Ligate the greater saphenous vein 2 cm distal to the saphenofemoral junction. Apply a clamp to the saphenofemoral junction and divide the saphenous vein, suture-ligating the saphenofemoral junction with 2-0 silk.
Anatomic Points
The greater saphenous vein originates on the medial side of the arch of the dorsum of the foot (Fig. 106.1B). It ascends anterior to the tip of the medial malleolus and then over the subcutaneous surface of the lower end of the tibia.

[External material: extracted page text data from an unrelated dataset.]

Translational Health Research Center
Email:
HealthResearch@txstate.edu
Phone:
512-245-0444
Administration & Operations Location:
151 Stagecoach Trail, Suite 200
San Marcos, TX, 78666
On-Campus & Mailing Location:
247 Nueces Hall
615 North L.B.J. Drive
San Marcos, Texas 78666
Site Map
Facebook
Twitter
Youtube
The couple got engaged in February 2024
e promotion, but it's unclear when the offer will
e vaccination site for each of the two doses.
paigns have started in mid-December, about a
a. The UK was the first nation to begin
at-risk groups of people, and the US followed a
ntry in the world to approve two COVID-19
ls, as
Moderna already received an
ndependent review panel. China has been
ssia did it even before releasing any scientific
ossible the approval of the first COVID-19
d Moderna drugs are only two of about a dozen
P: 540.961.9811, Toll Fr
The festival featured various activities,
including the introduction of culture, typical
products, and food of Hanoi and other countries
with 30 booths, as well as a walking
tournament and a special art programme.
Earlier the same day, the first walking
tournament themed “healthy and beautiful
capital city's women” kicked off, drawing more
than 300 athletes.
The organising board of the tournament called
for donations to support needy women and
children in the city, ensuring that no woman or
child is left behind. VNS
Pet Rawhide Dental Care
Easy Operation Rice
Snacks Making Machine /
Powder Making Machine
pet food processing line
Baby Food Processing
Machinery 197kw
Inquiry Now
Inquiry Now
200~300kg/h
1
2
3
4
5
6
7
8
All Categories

The greater saphenous vein continues up to the knee, where it moves posterior to the back part of the internal condyle of the femur and then follows the course of the sartorius muscle up to the inguinal region. Below the knee, the greater saphenous vein lies in a superficial subcutaneous plane and is accompanied by the great saphenous nerve. The saphenous nerve is a branch of the femoral nerve transmitting sensation from the medial aspect of the leg and foot. Above the knee, the greater saphenous vein gradually moves into a deeper subcutaneous plane and penetrates the fascia lata in the upper thigh through the fossa ovalis to join the common femoral vein. In the thigh, the greater saphenous vein is accompanied by branches of the medial femoral cutaneous nerve. The length of the greater saphenous vein in an adult male is estimated to be 60 cm. Frequently, a duplicate system can be found in the thigh (35%) or in the leg. The vein contains about 8 to 12 valves, with more valves present in the below-knee segment.